Com igual facilidade, aos 87 anos de idade o mais renomado arquiteto vivo do Brasil circula cada vez mais pelas grandes mostras, seminários e celebrações internacionais de Arquitetura, junto com a esposa e designer de jóias Helene Afanasieff. Sem afetações de celebridade, transita nesses ambientes com a mesma naturalidade com que costuma fumar um cigarro – vício antigo – olhando o edifício Copan pela janela de seu escritório ou comer um churrasco no restaurante gaúcho da esquina. Nem poderia ser de outra forma para quem tem ideia de que “estamos em cima de um planetinha, girando perdidos no universo”.

Prêmio Mies van der Rohe de Arquitetura Latino-americana em 2000, Prêmio Pritzker (“o Nobel da Arquitetura”) em 2006, em fins de maio de 2016 esse homem “ao mesmo tempo modesto e poderoso”, nas palavras do curador da Bienal de Arquitetura de Veneza, o arquiteto chileno Alejando Aravena, será o grande homenageado na cerimônia de abertura da mostra. Os principais nomes da Arquitetura mundial lotarão o gótico Palazzo Giustinian, às margens de um dos canais da cidade, para presenciar sua premiação com o Leão de Ouro da Bienal desse ano.

“Para os arquitetos, esse talvez seja o prêmio mais encantador possível”, disse Paulo Mendes da Rocha ao jornal O Globo, com seu jeito doce de se expressar. “A figura do leão alado, que compõe o troféu, é emblemática e muito linda. Eu nunca esperei ganhá-lo. Foi uma grande surpresa, principalmente pela forma como foi anunciado, exaltando o conjunto da minha obra. Mas faço questão de falar que todo o trabalho é coletivo. Logo, é muito interessante para os arquitetos brasileiros, para nossas escolas daqui, saber que nosso trabalho está sendo visto e reconhecido pelos grandes nomes do meio”.

Primeiro brasileiro a ganhar o prêmio, Paulo Mendes da Rocha é um dos expoentes da chamada “escola paulista”, grupo de arquitetos modernistas liberado por Vilanova Artigas. São de sua autoria projetos como o Museu Brasileiro da Escultura (MuBE), a reforma da Pinacoteca do Estado, e em conjunto com o filho Pedro, o Museu da Língua Portuguesa, todos em São Paulo. Entre seus trabalhos mais recentes estão o novo Museu dos Coches, em Lisboa (Portugal), aberto ao público em 2015, e o Cais das Artes, em Vitória (Espírito Santo), sua cidade natal, ainda não concluído.

AÇÕES NECESSÁRIAS:
1. Reescreva o trecho do texto sobre Paulo Mendes da Rocha entre "Primeiro brasileiro a" e "ainda não concluído.", inclusive, substituindo "Museu dos Coches" por "Museu Nacional dos Coches".
2. Segundo o texto sobre Paulo Mendes da Rocha, em que ano ele recebeu o Prêmio Pritzker?

[Entradas do conjunto de dados]

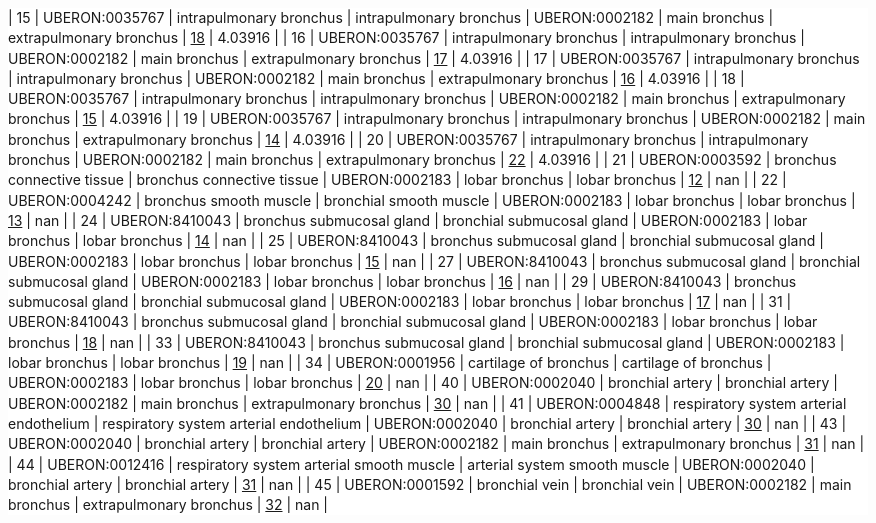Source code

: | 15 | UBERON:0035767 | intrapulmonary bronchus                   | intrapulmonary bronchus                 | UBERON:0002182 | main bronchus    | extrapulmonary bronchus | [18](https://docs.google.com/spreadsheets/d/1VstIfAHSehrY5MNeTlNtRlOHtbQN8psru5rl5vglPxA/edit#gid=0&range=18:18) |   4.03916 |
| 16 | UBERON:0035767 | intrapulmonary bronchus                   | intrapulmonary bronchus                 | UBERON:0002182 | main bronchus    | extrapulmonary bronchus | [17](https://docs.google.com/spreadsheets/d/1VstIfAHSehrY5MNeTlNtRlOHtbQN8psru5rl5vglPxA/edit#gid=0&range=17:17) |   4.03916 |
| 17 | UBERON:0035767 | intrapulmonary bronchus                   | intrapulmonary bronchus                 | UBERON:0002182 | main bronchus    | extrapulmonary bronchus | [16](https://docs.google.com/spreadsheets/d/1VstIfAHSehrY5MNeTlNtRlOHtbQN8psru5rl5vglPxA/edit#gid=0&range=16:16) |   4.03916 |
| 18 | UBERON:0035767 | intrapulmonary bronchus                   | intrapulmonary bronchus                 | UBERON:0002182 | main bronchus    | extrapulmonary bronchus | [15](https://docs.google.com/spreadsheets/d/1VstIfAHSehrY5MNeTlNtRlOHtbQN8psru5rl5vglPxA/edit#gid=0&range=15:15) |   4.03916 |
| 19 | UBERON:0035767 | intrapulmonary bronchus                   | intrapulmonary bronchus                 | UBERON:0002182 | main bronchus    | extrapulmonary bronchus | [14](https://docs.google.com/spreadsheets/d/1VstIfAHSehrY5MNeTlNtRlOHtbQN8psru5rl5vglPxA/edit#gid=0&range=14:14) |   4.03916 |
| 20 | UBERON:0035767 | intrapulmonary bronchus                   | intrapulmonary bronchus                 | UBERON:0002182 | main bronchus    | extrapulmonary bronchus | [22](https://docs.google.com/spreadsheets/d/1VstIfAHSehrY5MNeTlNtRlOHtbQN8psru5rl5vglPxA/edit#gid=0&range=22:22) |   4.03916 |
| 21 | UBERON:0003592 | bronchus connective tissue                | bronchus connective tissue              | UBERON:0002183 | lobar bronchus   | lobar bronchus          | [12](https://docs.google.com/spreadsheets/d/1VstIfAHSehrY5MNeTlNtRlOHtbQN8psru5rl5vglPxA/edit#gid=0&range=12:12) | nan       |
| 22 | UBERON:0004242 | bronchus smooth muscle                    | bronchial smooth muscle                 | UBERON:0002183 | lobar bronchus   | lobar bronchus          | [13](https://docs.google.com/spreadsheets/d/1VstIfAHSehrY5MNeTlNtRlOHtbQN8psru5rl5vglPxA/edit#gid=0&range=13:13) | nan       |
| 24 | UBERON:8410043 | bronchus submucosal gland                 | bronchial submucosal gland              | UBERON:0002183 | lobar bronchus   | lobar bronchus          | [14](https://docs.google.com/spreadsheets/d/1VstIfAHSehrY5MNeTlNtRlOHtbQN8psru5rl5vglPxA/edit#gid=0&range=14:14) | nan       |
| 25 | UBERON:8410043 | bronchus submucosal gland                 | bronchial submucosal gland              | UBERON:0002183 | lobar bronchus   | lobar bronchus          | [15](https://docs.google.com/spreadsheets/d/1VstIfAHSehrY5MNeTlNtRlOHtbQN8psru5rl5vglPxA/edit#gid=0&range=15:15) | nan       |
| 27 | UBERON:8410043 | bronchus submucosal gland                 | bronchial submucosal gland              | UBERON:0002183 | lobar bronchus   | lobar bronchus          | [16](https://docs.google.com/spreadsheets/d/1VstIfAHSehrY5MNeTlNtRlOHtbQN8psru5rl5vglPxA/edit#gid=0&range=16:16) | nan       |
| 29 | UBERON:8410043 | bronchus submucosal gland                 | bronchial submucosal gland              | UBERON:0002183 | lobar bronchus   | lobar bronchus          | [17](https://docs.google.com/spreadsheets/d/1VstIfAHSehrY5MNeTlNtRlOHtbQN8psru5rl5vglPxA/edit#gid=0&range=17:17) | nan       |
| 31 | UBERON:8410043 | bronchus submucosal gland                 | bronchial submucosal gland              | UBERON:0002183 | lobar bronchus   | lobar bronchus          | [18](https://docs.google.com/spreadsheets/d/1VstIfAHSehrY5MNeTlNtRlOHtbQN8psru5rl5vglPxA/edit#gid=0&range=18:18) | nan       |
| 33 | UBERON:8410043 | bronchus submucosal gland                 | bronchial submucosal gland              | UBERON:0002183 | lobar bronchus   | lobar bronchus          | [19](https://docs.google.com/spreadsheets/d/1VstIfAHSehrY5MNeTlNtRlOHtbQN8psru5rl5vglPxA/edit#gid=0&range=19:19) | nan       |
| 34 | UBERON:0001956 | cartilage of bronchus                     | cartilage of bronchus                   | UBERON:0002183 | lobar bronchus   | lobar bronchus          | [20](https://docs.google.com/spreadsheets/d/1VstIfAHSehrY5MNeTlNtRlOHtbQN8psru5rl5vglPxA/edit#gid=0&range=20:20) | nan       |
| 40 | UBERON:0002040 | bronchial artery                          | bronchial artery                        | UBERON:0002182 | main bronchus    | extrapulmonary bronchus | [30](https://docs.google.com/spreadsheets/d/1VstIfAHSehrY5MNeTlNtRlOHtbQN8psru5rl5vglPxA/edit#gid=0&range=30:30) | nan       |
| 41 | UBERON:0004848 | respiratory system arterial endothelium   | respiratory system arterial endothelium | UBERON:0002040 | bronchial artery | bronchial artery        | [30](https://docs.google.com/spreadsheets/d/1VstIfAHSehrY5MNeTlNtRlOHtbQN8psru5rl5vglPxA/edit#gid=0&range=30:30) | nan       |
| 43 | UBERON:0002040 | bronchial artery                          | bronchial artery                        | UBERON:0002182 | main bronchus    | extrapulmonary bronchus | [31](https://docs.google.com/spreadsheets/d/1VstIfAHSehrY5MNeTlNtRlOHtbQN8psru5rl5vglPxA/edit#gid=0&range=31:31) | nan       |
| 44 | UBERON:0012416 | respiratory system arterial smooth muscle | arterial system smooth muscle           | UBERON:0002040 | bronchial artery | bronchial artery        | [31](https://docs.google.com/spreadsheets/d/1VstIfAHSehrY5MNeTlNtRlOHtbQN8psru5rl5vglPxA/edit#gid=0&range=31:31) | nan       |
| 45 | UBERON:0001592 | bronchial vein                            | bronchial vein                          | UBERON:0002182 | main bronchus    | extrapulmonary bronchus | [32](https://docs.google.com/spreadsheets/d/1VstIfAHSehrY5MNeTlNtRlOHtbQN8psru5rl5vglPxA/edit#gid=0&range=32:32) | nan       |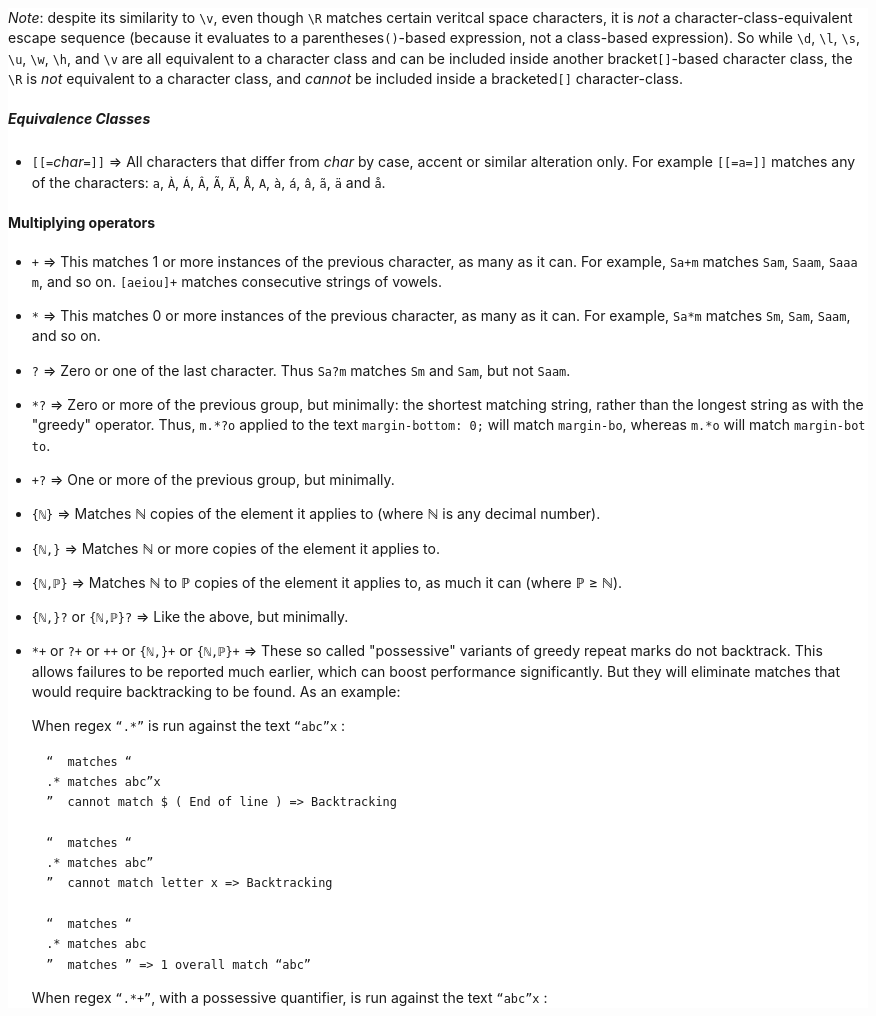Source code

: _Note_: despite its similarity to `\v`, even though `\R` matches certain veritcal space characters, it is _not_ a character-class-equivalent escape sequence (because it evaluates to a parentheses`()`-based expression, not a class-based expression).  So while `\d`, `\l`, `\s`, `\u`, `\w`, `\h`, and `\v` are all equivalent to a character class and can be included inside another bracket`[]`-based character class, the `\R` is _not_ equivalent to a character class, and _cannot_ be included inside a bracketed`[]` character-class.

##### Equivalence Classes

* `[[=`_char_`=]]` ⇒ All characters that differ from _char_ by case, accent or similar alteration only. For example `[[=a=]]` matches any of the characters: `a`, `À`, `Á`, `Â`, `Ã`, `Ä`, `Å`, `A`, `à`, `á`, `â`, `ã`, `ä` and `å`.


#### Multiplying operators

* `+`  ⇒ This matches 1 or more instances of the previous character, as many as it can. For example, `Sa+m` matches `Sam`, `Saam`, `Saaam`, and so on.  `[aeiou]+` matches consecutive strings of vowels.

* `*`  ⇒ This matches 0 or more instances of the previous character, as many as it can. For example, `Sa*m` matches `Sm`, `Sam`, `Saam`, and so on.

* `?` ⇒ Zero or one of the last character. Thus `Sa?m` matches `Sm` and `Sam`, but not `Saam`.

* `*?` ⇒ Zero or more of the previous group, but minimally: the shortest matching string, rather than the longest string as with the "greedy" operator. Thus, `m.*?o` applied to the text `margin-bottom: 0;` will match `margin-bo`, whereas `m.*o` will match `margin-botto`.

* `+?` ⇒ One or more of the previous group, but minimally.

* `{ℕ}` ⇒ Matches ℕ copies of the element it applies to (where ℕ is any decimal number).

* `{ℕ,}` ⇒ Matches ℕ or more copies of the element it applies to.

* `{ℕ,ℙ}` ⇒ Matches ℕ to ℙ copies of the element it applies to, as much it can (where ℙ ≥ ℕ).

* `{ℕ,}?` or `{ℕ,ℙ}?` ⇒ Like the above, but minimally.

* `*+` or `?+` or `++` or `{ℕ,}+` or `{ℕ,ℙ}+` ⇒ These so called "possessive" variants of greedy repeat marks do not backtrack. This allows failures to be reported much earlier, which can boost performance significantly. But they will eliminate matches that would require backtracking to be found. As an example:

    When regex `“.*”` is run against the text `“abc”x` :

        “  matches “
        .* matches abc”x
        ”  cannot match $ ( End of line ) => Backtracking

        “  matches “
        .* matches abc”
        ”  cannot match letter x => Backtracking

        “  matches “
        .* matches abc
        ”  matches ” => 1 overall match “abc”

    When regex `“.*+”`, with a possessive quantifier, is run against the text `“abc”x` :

RESPOSTAS POR TAREFA:
1.
Primeiro brasileiro a ganhar o prêmio, Paulo Mendes da Rocha é um dos expoentes da chamada “escola paulista”, grupo de arquitetos modernistas liberado por Vilanova Artigas. São de sua autoria projetos como o Museu Brasileiro da Escultura (MuBE), a reforma da Pinacoteca do Estado, e em conjunto com o filho Pedro, o Museu da Língua Portuguesa, todos em São Paulo. Entre seus trabalhos mais recentes estão o novo Museu Nacional dos Coches, em Lisboa (Portugal), aberto ao público em 2015, e o Cais das Artes, em Vitória (Espírito Santo), sua cidade natal, ainda não concluído.

2. Em 2006.